Sano, F, Kondo, T, Matsuhashi, Y, Hyo, R, Koresawa, R, Susuki, S, Hayashi, K, Tasaka, T, Wada, H, Sugihara, T
[Rinsho ketsueki] The Japanese journal of clinical hematology. 2016;(2):165-70
Abstract
In cord blood transplantation (CBT), the amount of time elapsing until hematological engraftment has effects on the transplantation results. Carnitine deficiency has been reported to cause erythropoietin refractory anemia in chronic hemodialysis patients and thrombocytopenia or leukopenia of cirrhosis, and carnitine supplementation can improve hematopoiesis in patients with hepatic or renal failure. Patients who receive CBT may suffer from carnitine deficiency, but no studies have investigated the carnitine status of such patients. Herein, we determined the concentration of free carnitine (FC) and investigated the correlation between FC and engraftment in patients who received CBT. Twenty-three patients who received CBT at our hospital during the period from April 2013 to January 2015 were enrolled in this study. One patient was excluded because of graft failure, such that 22 patients were ultimately evaluable. FC concentrations of the patients were sequentially monitored at 4 time points (before conditioning therapy, day 0, day 7, and day 14), basic laboratory data were collected, and their correlations with engraftment were analyzed. FC concentrations of the patients were generally low (before conditioning therapy: 33.1, day 0: 43.2, day 7: 38.3, and day 14: 37.8 μmol/l).

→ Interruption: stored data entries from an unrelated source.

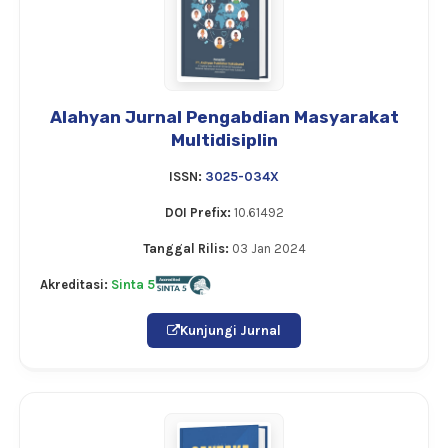
Alahyan Jurnal Pengabdian Masyarakat
Multidisiplin
ISSN:
3025-034X
DOI Prefix:
10.61492
Tanggal Rilis:
03 Jan 2024
Akreditasi:
Sinta 5
Kunjungi Jurnal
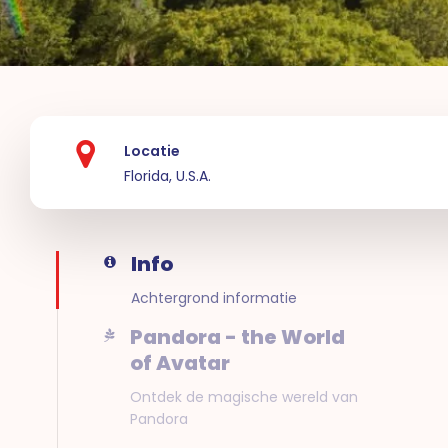
Locatie
Florida, U.S.A.
Info
Achtergrond informatie
Pandora - the World
of Avatar
Ontdek de magische wereld van
Pandora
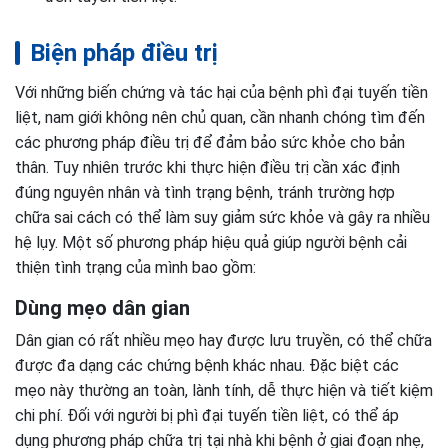
Biện pháp điều trị
Với những biến chứng và tác hại của bệnh phì đại tuyến tiền
liệt, nam giới không nên chủ quan, cần nhanh chóng tìm đến
các phương pháp điều trị để đảm bảo sức khỏe cho bản
thân. Tuy nhiên trước khi thực hiện điều trị cần xác định
đúng nguyên nhân và tình trạng bệnh, tránh trường hợp
chữa sai cách có thể làm suy giảm sức khỏe và gây ra nhiều
hệ lụy. Một số phương pháp hiệu quả giúp người bệnh cải
thiện tình trạng của mình bao gồm:
Dùng mẹo dân gian
Dân gian có rất nhiều mẹo hay được lưu truyền, có thể chữa
được đa dạng các chứng bệnh khác nhau. Đặc biệt các
mẹo này thường an toàn, lành tính, dễ thực hiện và tiết kiệm
chi phí. Đối với người bị phì đại tuyến tiền liệt, có thể áp
dụng phương pháp chữa trị tại nhà khi bệnh ở giai đoạn nhẹ,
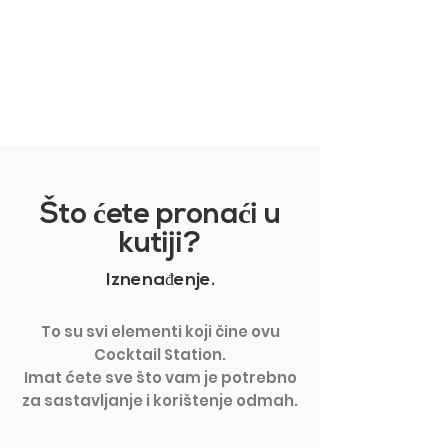
PRIKAŽI VIŠE
Što
ć
ete prona
ć
i u
kutiji?
Iznenađenje.
To su svi elementi koji čine ovu
Cocktail Station.
Imat ćete sve što vam je potrebno
za sastavljanje i korištenje odmah.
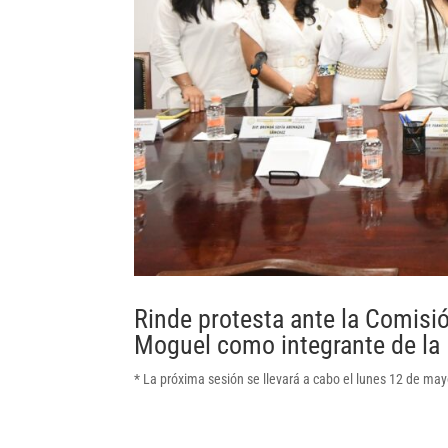
Rinde protesta ante la Comisi
Moguel como integrante de la 
* La próxima sesión se llevará a cabo el lunes 12 de ma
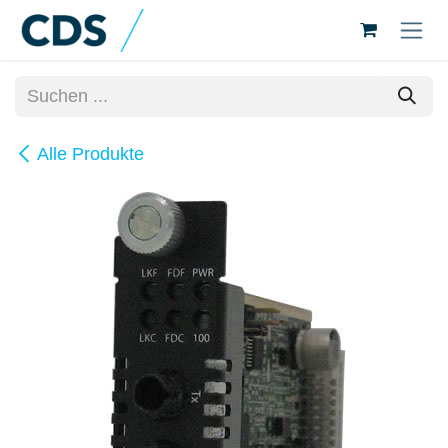
Zum Inhalt springen
Alle Produkte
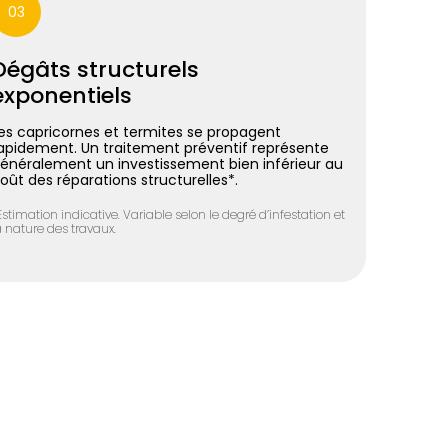
03
Dégâts structurels
exponentiels
es capricornes et termites se propagent
apidement. Un traitement préventif représente
énéralement un investissement bien inférieur au
oût des réparations structurelles*.
Estimation indicative. Variable selon le degré d’infestation et
a nature des travaux.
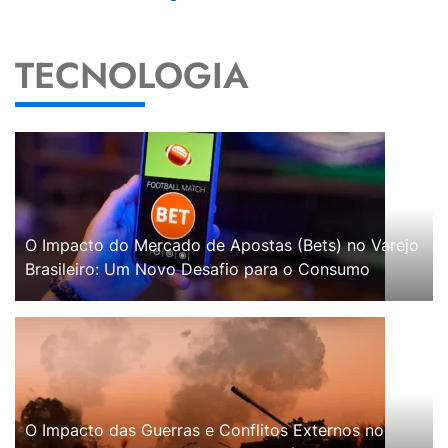
TECNOLOGIA
O Impacto do Mercado de Apostas (Bets) no Varejo
Brasileiro: Um Novo Desafio para o Consumo
O Impacto das Guerras e Conflitos Externos no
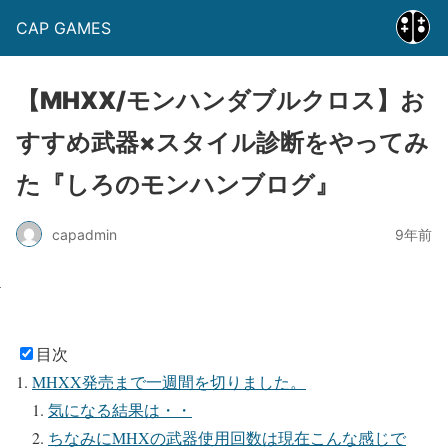
CAP GAMES
【MHXX/モンハンダブルクロス】お
すすめ武器×スタイル診断をやってみ
た『しろのモンハンブログ』
capadmin
9年前
目次
MHXX発売まで一週間を切りました。
気になる結果は・・
ちなみにMHXの武器使用回数は現在こんな感じで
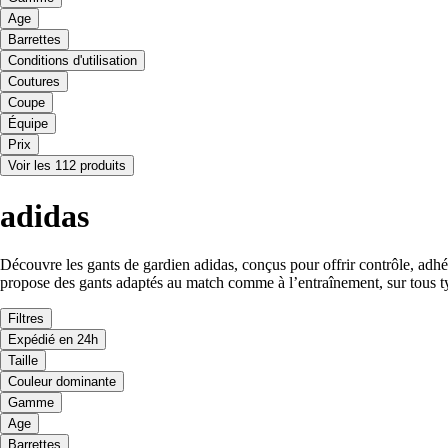
Age
Barrettes
Conditions d'utilisation
Coutures
Coupe
Équipe
Prix
Voir les 112 produits
adidas
Découvre les gants de gardien adidas, conçus pour offrir contrôle, adhér
propose des gants adaptés au match comme à l’entraînement, sur tous ty
Filtres
Expédié en 24h
Taille
Couleur dominante
Gamme
Age
Barrettes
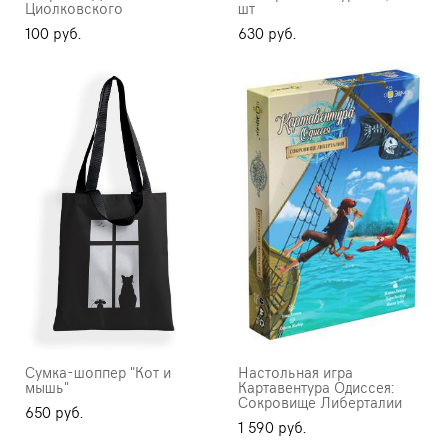
Циолковского
шт
100 pуб.
630 pуб.
Сумка-шоппер "Кот и
Настольная игра
мышь"
Картавентура Одиссея:
Сокровище Либерталии
650 pуб.
1 590 pуб.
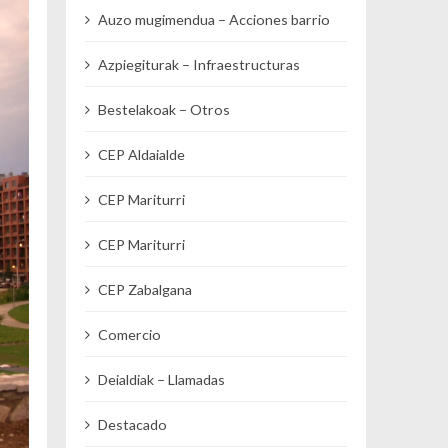
Auzo mugimendua – Acciones barrio
Azpiegiturak – Infraestructuras
Bestelakoak – Otros
CEP Aldaialde
CEP Mariturri
CEP Mariturri
CEP Zabalgana
Comercio
Deialdiak – Llamadas
Destacado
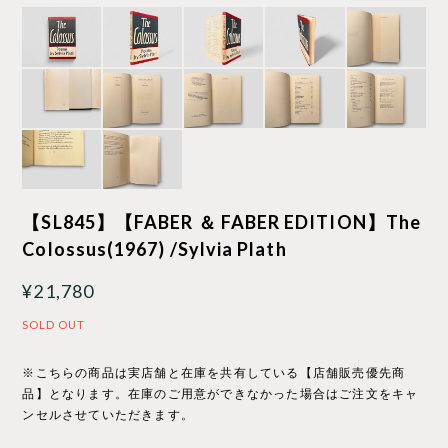
【SL845】【FABER ＆ FABER EDITION】The
Colossus(1967) /Sylvia Plath
¥21,780
SOLD OUT
※こちらの商品は実店舗と在庫を共有している【店舗販売優先商
品】となります。在庫のご用意ができなかった場合はご注文をキャ
ンセルさせていただきます。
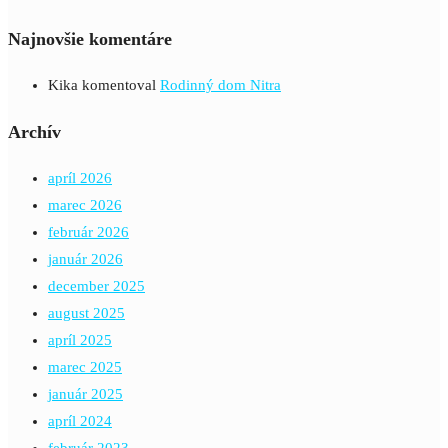
Najnovšie komentáre
Kika
komentoval
Rodinný dom Nitra
Archív
apríl 2026
marec 2026
február 2026
január 2026
december 2025
august 2025
apríl 2025
marec 2025
január 2025
apríl 2024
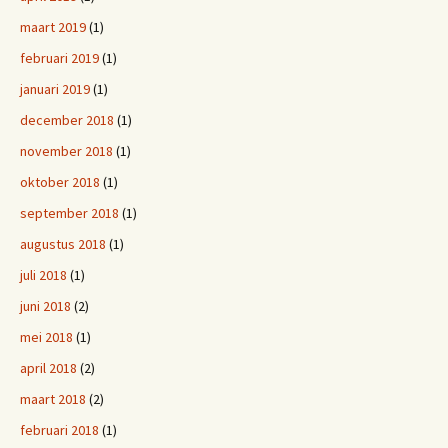
maart 2019
(1)
februari 2019
(1)
januari 2019
(1)
december 2018
(1)
november 2018
(1)
oktober 2018
(1)
september 2018
(1)
augustus 2018
(1)
juli 2018
(1)
juni 2018
(2)
mei 2018
(1)
april 2018
(2)
maart 2018
(2)
februari 2018
(1)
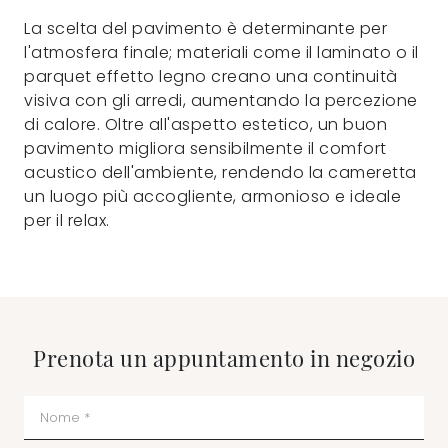
La scelta del pavimento è determinante per
l'atmosfera finale; materiali come il laminato o il
parquet effetto legno creano una continuità
visiva con gli arredi, aumentando la percezione
di calore. Oltre all'aspetto estetico, un buon
pavimento migliora sensibilmente il comfort
acustico dell'ambiente, rendendo la cameretta
un luogo più accogliente, armonioso e ideale
per il relax.
Prenota un appuntamento in negozio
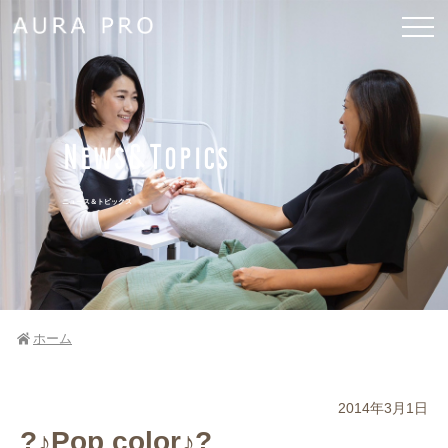
News&Topics
ニュース＆トピックス
ホーム
2014年3月1日
?♪Pop color♪?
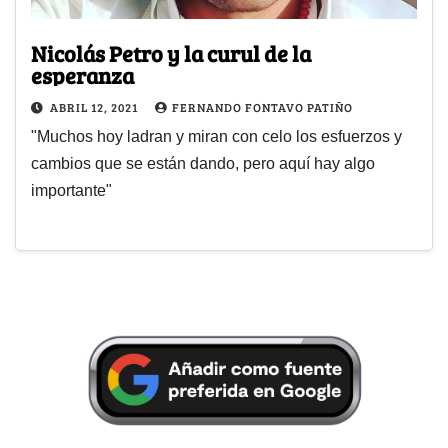
Nicolás Petro y la curul de la
esperanza
ABRIL 12, 2021
FERNANDO FONTAVO PATIÑO
"Muchos hoy ladran y miran con celo los esfuerzos y
cambios que se están dando, pero aquí hay algo
importante"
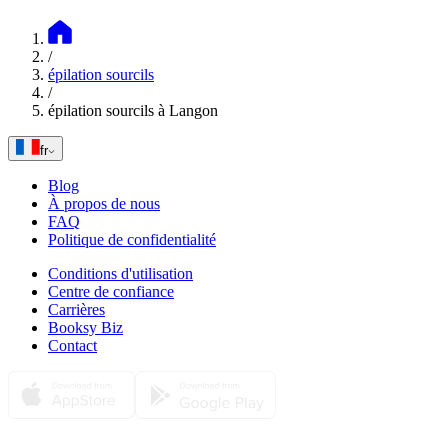
/
épilation sourcils
/
épilation sourcils à Langon
fr
Blog
À propos de nous
FAQ
Politique de confidentialité
Conditions d'utilisation
Centre de confiance
Carrières
Booksy Biz
Contact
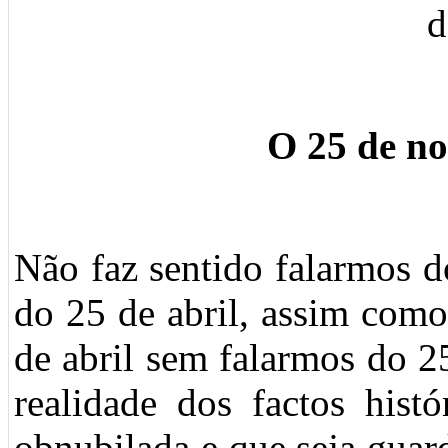
d
O 25 de n
Não faz sentido falarmos 
do 25 de abril, assim como
de abril sem falarmos do 
realidade dos factos hist
obnubilada e que seja guar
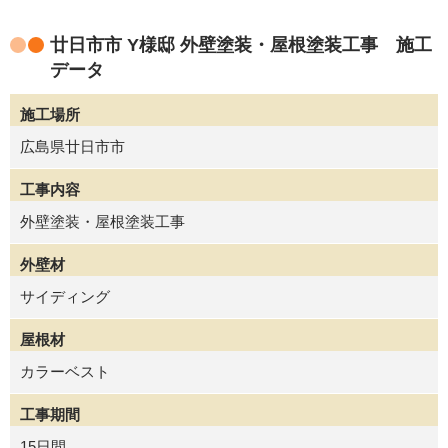
廿日市市 Y様邸 外壁塗装・屋根塗装工事 施工
データ
施工場所
広島県廿日市市
工事内容
外壁塗装・屋根塗装工事
外壁材
サイディング
屋根材
カラーベスト
工事期間
15日間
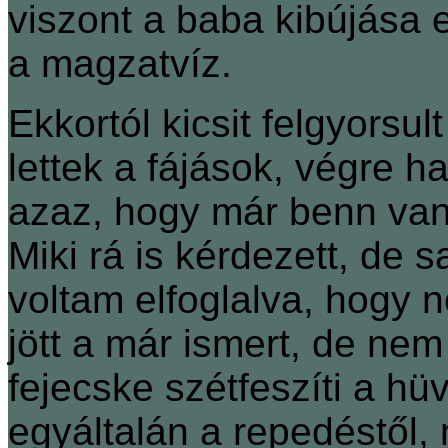
viszont a baba kibújása e
a magzatvíz.
Ekkortól kicsit felgyorsul
lettek a fájások, végre h
azaz, hogy már benn van
Miki rá is kérdezett, de
voltam elfoglalva, hogy 
jött a már ismert, de nem
fejecske szétfeszíti a h
egyáltalán a repedéstől,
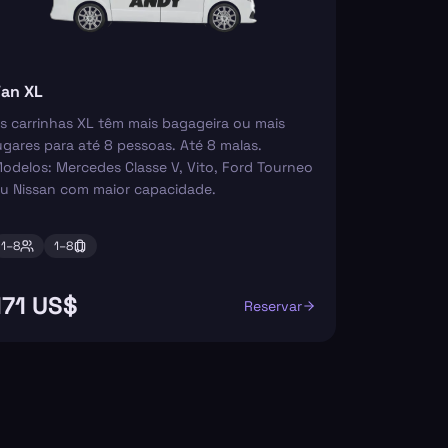
an XL
s carrinhas XL têm mais bagageira ou mais
ugares para até 8 pessoas. Até 8 malas.
odelos: Mercedes Classe V, Vito, Ford Tourneo
u Nissan com maior capacidade.
1–
8
1–
8
171 US$
Reservar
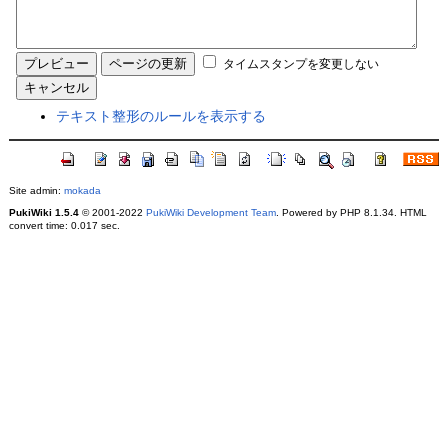
タイムスタンプを変更しない
テキスト整形のルールを表示する
Site admin:
mokada
PukiWiki 1.5.4
© 2001-2022
PukiWiki Development Team
. Powered by PHP 8.1.34. HTML
convert time: 0.017 sec.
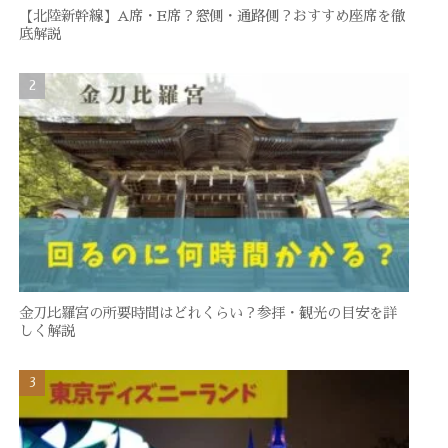
【北陸新幹線】A席・E席？窓側・通路側？おすすめ座席を徹
底解説
金刀比羅宮の所要時間はどれくらい？参拝・観光の目安を詳
しく解説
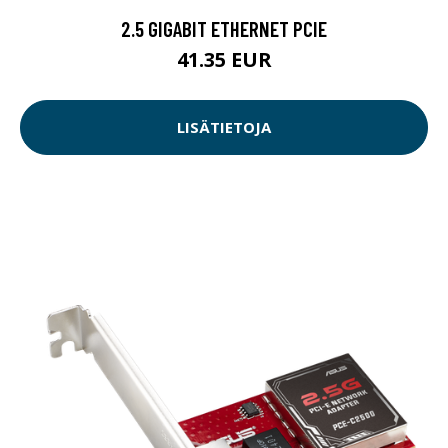
2.5 GIGABIT ETHERNET PCIE
41.35 EUR
LISÄTIETOJA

Significant inverse correlations were observed between FC concentrations and the number of days required for neutrophil engraftment on day 0 and day 14 (before conditioning therapy: P=0.15, r=-0.33, day 0: P=0.04, r=-0.43, day 7: P=0.30, r=-0.23, and day 14: P=0.01, r=-0.55). These results suggest carnitine to be an important nutrient that promotes hematopoietic recovery after CBT.